When I was pregnant, I thought of a writing a birth plan for a hospital birth was like a cafeteria, you had choices--you could take and leave what you wanted. That's when I developed my birth plan based on the real life example of others. I wrote all the things I wanted with provisos about all the things I didn't want. It was three pages, complete with a very nice letter to the nurses, midwives and doctors I would be working with.
Then after I discovered what hospital birth is
really like, I heard birth plans being maligned. I learned that birth plans aren't typically read but are often scoffed at before they are thrown in the trash. But information still promulgates that birth plans are useful tools in having individual desires, wishes, cultural and religious values being respected; while others state that birth plans are useless.

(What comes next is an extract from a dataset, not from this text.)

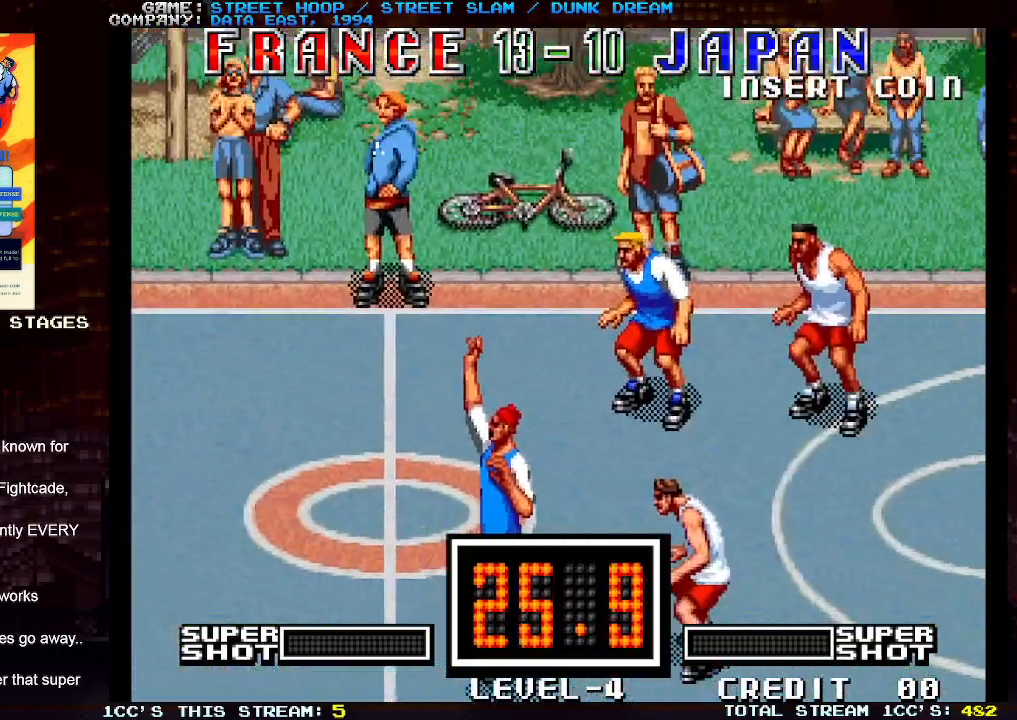
{"buttons": [], "left_stick": "left", "events": []}
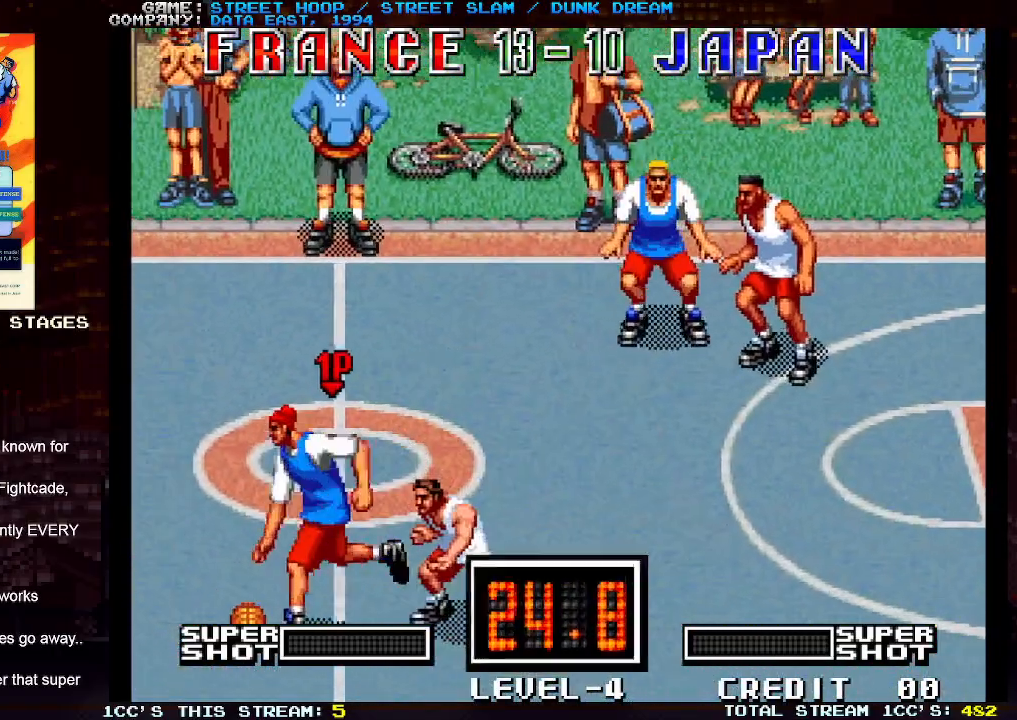
{"buttons": [], "left_stick": "left", "events": []}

I've been trying to figure my through this chasm of opinion. I wasn't quite prepared to throw away the birth plan idea all together, but understood how they often do not have the effectiveness that families desire. One solution I've heard touted is a birth plan should take up no more space than
a 5 x 7 index card with easy to read font (no 7 pt business). I didn't understand how that was possible, based on the number of birth plans I'd read and the one that I too composed in preparation for birthing in a hospital.
Recently, in the book "Pregnancy, Childbirth and Your Growing Latter-day Saint Family" written by a registered nurse and certified childbirth educator, I read an example of what a index card birth plan would look like and I began to see how this would be plausible. I will attempt to reproduce what I found:
Room: Labor, deliver, and recover in same room at local hospital
Other people present: husband, doula (a woman who provides professional labor support), and maybe mother
Food and drink: light foods, juice, water as desired
Fetal Heart Rate: intermittent, with initial 20 minutes electronic monitoring, then hand monitored every 15 to 5 minutes as needed.
Pain Relief: relaxation, breathing, comfort measures, shower, hug and kisses from husband!
Labor Stimulation If Needed: walking, changing positions, nipple stimulation
Labor and Birth Positions: mother's choice
Pushing Techniques: short (limit to six seconds), spontaneous bearing down
Perineum: try to prevent tearing with support, gentle pushing, no episiotomy
Cord Cutting: father cuts cord after pulsating stops
Immediate Baby Care: baby held by parents for first hour and given opportunity to breastfeed
Feeding and Contact with Baby:feeding on demand with 24 hour rooming-in
I had to see it to believe it, but that fit on a 3 x 5 index card (admittedly with probably 8-9 pt font). It concisely described a family's desire to have "as natural a hospital childbirth as possible." Having seen the example, I can see how it can be adapted to an individual's wishes. In the space remaining on the line regarding immediate baby care, I would make a note refusing the Vitamin K shot, vaccines and erythomycin). I would make use of those blank lines and add no artificial nipples of formula supplementation; supported squat, upright pushing positions; warm compress and counterpressure on perineum, etc.
But there you have it, a short, concise, fit in the palm of your hand birth plan. They do exist.